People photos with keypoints
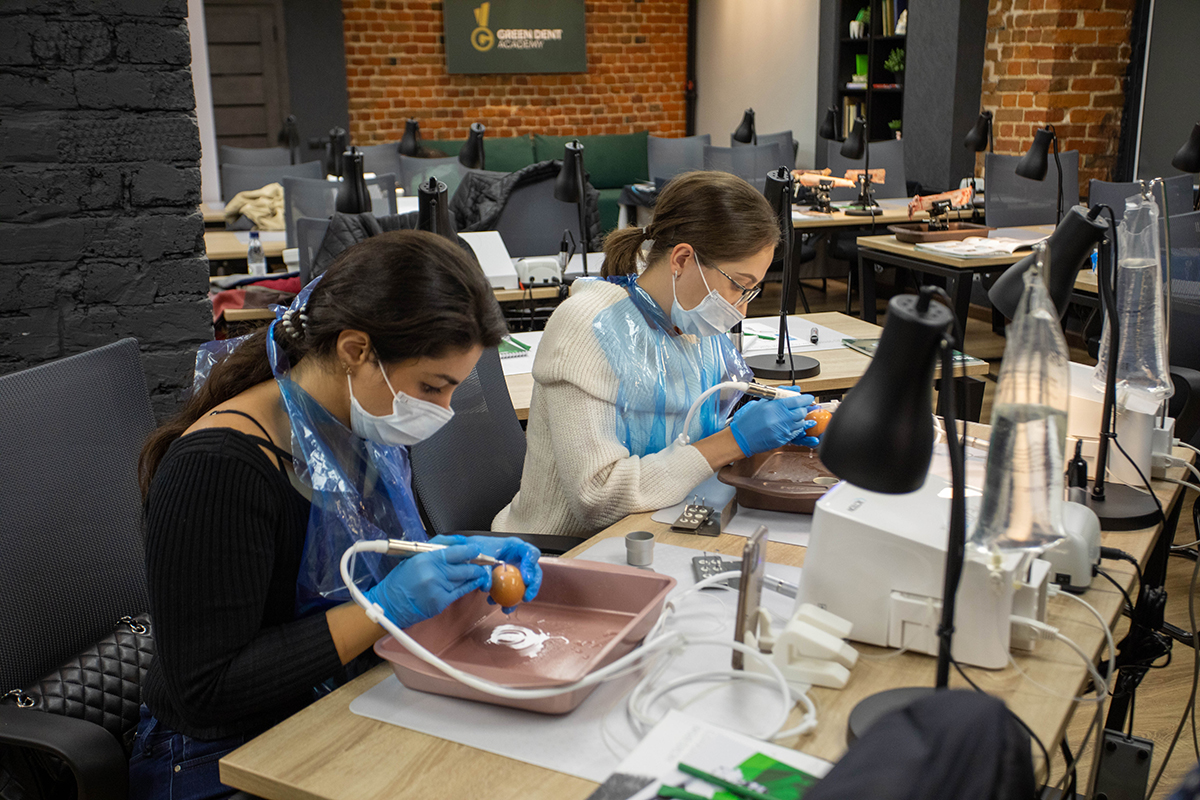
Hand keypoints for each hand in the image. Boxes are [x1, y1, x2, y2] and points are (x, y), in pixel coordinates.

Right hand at [364, 535, 489, 627]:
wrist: (389, 605)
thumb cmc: (399, 582)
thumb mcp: (413, 557)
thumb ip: (435, 549)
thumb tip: (458, 542)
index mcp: (425, 559)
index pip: (455, 551)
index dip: (470, 549)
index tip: (477, 549)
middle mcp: (433, 572)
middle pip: (464, 565)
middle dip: (478, 562)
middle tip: (485, 560)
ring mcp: (438, 588)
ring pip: (465, 578)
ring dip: (475, 574)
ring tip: (481, 570)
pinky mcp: (441, 602)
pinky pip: (461, 591)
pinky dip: (470, 585)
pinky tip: (475, 582)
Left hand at [439, 534, 542, 608]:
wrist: (467, 553)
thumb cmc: (475, 548)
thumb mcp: (481, 555)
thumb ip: (485, 570)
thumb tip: (488, 586)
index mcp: (515, 546)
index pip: (531, 553)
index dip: (531, 566)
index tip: (527, 579)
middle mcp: (518, 558)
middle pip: (534, 571)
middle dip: (533, 586)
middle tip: (526, 596)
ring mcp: (514, 570)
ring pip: (525, 585)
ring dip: (518, 598)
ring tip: (508, 607)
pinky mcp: (508, 580)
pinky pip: (511, 591)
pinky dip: (504, 599)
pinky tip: (494, 602)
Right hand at [729, 390, 817, 455]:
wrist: (741, 438)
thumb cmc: (748, 420)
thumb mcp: (761, 402)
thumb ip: (780, 394)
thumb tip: (794, 390)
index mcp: (774, 407)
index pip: (798, 400)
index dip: (806, 398)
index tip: (808, 398)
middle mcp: (780, 419)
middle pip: (802, 412)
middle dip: (802, 408)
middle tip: (797, 407)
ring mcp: (782, 430)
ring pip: (801, 423)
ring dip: (799, 418)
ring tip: (789, 416)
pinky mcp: (783, 440)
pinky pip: (795, 432)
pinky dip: (794, 428)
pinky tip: (786, 425)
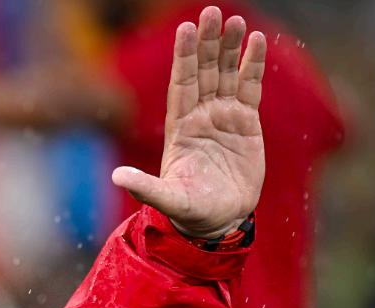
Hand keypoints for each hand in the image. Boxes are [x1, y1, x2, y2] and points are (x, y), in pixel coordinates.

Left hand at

__What the task asks__: The lines to repeat start at the one holding "ring mcp: (782, 430)" and run through the last line of the records above; write them out exactly, both ends included, but not the pictures.

__Task answer__:
ring mcp: (782, 430)
ring pip: (801, 423)
ring dip: (799, 418)
ring tip: (789, 416)
pinky mcp: (783, 440)
pinky pip: (795, 432)
pinky dip: (794, 428)
pinky tip: (786, 425)
Hand keypoints for each hand in the image. Boxes are [x1, y1, x2, y2] and points are (x, y), in pixel coordinates.

Left hand at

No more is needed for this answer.